5000 request/hour across the account being used to do the authenticating. And with the REST API this isn’t actually difficult to do since every ask for each different piece of data is a request (you have to hope that the relevant data was included in the webhook that triggered things).

My guess is we have the following options:

  1. See if miss-islington can cut out some requests
  2. Convert it to a full-on GitHub App and see if that gets us the request quota we need
  3. Convert miss-islington to GitHub Actions (Rust got increased minutes from GitHub when they moved their CI over)

This would only work if you’re okay with created backport PRs not triggering any CI jobs because events caused by using GITHUB_TOKEN that is pre-provisioned in GHA jobs don’t cause events in the GH platform.

This may be okay sometimes for the merging feature, though. Depending on whether you’re okay with missing the merge event and nothing depends on in.

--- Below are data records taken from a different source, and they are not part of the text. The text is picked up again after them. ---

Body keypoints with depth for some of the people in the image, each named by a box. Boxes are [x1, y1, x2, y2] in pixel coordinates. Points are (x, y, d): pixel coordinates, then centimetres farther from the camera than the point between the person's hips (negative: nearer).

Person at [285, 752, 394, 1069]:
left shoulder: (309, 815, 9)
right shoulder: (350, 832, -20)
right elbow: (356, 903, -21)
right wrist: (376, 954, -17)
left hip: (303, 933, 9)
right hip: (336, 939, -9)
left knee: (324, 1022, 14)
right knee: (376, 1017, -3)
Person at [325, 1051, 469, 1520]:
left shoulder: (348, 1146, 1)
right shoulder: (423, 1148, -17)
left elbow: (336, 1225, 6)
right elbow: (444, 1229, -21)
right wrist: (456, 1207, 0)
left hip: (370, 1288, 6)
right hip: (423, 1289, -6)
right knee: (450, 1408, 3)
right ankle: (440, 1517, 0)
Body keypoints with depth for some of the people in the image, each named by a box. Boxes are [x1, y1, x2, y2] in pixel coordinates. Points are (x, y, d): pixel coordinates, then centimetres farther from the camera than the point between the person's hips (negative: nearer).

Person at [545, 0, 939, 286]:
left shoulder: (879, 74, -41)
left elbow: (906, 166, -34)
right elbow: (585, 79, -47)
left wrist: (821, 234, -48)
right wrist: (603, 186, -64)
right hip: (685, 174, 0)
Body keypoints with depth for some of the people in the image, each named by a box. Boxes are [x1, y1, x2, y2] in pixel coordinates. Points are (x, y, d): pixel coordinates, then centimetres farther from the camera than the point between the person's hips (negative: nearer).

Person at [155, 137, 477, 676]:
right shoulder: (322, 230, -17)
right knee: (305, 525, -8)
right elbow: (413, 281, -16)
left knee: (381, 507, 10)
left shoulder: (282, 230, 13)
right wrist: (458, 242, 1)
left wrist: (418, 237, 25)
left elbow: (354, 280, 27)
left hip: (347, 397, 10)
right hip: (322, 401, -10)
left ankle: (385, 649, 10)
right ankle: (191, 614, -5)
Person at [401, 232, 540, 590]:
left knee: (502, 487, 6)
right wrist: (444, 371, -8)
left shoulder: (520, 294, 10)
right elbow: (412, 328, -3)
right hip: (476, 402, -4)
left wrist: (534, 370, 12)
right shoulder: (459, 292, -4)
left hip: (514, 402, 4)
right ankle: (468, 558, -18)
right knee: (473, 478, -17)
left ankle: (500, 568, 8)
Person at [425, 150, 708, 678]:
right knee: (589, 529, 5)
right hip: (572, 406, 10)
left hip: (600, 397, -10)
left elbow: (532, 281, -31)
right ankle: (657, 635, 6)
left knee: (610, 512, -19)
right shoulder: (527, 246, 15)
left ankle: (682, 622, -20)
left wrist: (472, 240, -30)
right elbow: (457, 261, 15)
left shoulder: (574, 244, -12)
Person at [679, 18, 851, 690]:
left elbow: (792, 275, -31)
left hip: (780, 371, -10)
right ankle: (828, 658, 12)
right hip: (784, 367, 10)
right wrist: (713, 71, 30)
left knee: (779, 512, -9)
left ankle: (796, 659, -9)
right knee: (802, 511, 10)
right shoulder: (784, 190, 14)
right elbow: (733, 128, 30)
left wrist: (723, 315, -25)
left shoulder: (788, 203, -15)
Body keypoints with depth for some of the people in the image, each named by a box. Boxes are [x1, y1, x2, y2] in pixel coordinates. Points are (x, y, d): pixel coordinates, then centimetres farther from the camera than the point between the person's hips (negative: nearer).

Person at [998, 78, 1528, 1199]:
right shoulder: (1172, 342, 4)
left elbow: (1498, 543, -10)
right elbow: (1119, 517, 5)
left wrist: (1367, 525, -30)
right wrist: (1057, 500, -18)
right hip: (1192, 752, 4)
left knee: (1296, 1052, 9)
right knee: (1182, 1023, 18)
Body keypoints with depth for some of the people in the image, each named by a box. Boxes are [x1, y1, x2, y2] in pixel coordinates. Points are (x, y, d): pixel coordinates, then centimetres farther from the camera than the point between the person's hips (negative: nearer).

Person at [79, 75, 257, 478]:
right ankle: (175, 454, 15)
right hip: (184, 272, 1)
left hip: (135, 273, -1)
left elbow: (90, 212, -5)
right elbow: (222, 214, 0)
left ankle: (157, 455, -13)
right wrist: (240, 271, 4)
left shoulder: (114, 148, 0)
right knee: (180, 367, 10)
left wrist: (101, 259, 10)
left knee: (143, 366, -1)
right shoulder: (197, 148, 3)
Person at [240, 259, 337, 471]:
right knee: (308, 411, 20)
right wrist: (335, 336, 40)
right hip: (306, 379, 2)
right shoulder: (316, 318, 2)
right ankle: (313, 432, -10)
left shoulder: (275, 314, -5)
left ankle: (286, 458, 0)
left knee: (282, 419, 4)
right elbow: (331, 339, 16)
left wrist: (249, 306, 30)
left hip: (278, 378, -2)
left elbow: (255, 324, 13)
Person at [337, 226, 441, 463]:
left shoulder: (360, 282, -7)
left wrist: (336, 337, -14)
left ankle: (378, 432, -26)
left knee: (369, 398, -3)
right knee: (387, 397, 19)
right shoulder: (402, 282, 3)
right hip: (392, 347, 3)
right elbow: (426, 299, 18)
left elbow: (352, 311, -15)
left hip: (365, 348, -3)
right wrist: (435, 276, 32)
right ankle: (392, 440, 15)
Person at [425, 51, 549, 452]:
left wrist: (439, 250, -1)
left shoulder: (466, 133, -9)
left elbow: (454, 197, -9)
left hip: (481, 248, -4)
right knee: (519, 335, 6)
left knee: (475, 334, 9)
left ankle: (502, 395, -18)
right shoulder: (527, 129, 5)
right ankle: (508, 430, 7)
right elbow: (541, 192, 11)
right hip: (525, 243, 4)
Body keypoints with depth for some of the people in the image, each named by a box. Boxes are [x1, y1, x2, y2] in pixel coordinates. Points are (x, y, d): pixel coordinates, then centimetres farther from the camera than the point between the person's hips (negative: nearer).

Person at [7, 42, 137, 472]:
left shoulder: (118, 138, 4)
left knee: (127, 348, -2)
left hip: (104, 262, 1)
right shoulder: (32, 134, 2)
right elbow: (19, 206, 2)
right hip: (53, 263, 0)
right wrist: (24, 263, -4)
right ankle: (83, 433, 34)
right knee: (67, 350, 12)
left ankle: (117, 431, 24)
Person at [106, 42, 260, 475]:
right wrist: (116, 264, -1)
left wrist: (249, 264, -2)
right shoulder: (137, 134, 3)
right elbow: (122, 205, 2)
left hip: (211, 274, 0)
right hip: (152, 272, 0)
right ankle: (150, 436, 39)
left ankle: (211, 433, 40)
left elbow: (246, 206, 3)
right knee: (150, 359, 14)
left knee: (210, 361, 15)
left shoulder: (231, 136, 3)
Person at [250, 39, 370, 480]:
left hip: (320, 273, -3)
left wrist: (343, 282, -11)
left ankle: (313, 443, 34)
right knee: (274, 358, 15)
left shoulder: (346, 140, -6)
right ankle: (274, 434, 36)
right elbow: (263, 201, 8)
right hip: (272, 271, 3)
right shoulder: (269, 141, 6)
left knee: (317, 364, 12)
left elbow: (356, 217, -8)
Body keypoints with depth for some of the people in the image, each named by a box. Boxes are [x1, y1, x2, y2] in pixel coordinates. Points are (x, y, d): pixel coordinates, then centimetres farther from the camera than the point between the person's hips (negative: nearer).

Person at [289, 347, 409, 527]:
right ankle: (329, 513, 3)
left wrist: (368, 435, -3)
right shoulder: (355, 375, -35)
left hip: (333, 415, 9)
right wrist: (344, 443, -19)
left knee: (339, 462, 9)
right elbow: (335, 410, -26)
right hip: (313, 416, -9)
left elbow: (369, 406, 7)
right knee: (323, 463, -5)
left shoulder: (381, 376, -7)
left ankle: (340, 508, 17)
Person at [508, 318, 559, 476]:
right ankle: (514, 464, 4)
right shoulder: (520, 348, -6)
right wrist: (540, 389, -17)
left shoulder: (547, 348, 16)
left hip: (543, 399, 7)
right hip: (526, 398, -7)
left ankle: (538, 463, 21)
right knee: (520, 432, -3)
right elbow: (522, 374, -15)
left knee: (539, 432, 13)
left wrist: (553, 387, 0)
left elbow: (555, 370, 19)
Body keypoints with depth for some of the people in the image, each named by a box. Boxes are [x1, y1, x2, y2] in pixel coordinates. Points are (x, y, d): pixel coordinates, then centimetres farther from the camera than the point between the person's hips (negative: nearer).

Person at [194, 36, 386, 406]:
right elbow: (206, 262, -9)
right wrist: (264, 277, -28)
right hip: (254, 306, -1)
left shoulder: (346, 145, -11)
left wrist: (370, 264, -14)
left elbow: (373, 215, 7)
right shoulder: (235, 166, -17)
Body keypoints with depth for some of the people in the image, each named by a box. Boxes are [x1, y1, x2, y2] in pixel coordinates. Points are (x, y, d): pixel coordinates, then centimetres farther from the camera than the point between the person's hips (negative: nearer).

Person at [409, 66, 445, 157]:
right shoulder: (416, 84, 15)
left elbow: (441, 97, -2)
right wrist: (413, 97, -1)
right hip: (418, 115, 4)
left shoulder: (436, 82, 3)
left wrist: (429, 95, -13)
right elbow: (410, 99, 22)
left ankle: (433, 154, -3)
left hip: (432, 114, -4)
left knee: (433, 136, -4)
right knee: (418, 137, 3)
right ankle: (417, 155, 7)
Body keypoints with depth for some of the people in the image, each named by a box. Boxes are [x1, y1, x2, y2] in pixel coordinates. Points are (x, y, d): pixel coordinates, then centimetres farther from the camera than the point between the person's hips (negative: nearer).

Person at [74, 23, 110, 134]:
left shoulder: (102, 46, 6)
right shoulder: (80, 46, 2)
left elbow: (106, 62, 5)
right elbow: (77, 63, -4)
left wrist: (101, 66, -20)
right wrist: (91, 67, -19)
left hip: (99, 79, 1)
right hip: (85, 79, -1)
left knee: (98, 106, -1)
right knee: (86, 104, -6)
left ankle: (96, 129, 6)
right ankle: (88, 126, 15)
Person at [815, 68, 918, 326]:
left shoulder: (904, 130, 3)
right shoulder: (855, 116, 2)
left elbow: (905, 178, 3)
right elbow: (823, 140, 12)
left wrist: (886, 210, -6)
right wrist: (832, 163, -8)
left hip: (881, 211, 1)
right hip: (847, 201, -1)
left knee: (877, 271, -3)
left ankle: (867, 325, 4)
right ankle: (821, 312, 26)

Another workaround is to register a GitHub App and put its credentials into GitHub Actions secrets, then retrieve an installation token in each job and use that instead of the built-in token.

FWIW I have an example backporting GitHub App that I’m currently running in Ansible community repos (example backport PR: https://github.com/ansible-collections/community.general/pull/882 + Checks API reporting: https://github.com/ansible-collections/community.general/pull/545/checks?check_run_id=1107947382). The source is dead simple: https://github.com/sanitizers/patchback-github-app/blob/master/patchback/event_handlers.py. It doesn’t have auto-merge feature (it can be added easily, though). It uses (indirectly) gidgethub+aiohttp under the hood so there’s some bits similar to miss-islington.
If anybody wants to reuse it as a prior art or even just use this App — feel free. And I’m open to providing any help necessary, so reach out if needed.

Another obvious workaround for this would be separating automerge feature from the backport creation into a separate robot but I truly believe that using GitHub Apps would be superior.

P.S. It is important to understand that GitHub App installed into an org on GitHub will still get 5000rph per org. But depending on the number of repos it may get bonus requests: https://docs.github.com/en/free-pro-team@latest/developers/apps/rate-limits-for-github-apps#normal-server-to-server-rate-limits.

Organization installations with more than 20 users receive another 50 requests per hour for each user. Installations that have more than 20 repositories receive another 50 requests per hour for each repository. The maximum rate limit for an installation is 12,500 requests per hour.

So this basically means a GitHub App installation will get another 50x78=3900 requests for the repos (although, I’m not sure if this will happen if the install will be limited to just one repo) plus 50x103=5150 more according to the public users number I can see in the org.

In order to have an educated strategy, it would be good to have an idea of what API requests are more common, just to check if we could reduce them without changing significantly the infrastructure.

Yeah… I think that things like https://github.com/python/miss-islington/blob/main/miss_islington/delete_branch.py could be replaced by a toggle in GitHub repo settings.

It should be fairly easy to count the API calls per request by exploring the bot repo. But from what I saw it’s quite efficient. The only unobvious thing is that cherry-picker adds one extra query deep under the hood: https://github.com/python/cherry-picker/blob/39e8d6d/cherry_picker/cherry_picker.py#L321

One wild suggestion would be to replace posting comments with sending them to GitHub over email. But I think that a GH App solution would be way cleaner and easier to implement.